Logitech tried to solve this problem with a product called the Harmony Express, which leveraged the power of Amazon Alexa. But the Express was an odd device from a universal remote perspective. It was expensive ($250) and didn’t offer the big set of customizable buttons Harmony users had become accustomed to. In the end, the Express didn’t prove popular with buyers and Logitech discontinued it a year after it went on sale.

Existing Harmony remote users don’t need to worry about their remotes just yet as Logitech has committed to providing ongoing updates and support.

“We expect no impact to our customers by this announcement,” the blog post said. “We plan to support our Harmony community and new Harmony customers, which includes access to our software and apps to set up and manage your remotes. We also plan to continue to update the platform and add devices to our Harmony database. Customer and warranty support will continue to be offered.”

In the FAQ section, Logitech clarifies this by saying, “Our goal is to keep service running as long as customers are using it.”

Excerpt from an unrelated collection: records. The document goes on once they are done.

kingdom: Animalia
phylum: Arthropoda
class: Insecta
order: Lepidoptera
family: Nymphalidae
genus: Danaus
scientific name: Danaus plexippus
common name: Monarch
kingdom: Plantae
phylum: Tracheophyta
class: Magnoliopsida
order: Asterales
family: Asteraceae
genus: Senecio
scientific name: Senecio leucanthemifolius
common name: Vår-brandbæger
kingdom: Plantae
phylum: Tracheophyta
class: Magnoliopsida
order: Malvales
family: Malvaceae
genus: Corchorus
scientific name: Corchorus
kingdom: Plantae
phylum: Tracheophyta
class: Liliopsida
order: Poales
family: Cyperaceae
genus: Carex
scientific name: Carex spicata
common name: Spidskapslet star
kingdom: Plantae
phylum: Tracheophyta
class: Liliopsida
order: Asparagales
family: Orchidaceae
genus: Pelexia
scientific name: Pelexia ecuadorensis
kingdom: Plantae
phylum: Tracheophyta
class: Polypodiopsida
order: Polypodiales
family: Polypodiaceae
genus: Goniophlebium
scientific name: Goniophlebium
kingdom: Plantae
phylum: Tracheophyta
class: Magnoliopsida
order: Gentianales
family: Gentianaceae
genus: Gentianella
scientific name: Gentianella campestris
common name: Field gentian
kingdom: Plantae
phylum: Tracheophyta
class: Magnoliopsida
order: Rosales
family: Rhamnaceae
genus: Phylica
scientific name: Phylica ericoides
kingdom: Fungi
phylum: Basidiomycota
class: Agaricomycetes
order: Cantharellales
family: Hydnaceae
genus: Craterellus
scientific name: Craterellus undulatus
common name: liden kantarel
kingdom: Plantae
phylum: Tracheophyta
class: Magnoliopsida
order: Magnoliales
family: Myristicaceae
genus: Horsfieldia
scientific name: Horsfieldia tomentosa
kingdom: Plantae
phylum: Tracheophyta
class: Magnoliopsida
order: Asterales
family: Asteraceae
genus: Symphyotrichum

Despite this offer of continued service, Logitech’s decision to abandon the universal remote business is a problem for anyone who wants to manage a variety of home theater devices with a single remote control.

HDMI-CEC, a protocol that lets the remote from one device control other devices connected via HDMI, can be used in certain situations, but it’s notoriously fickle and there hasn’t been a lot of effort on the part of device makers to ensure these systems work seamlessly.

It’s possible that with the ongoing rollout of HDMI 2.1, HDMI-CEC will improve and become more stable, but even if that happens, the absence of Harmony remotes means we’ll still be left without an affordable way to customize the remote control experience.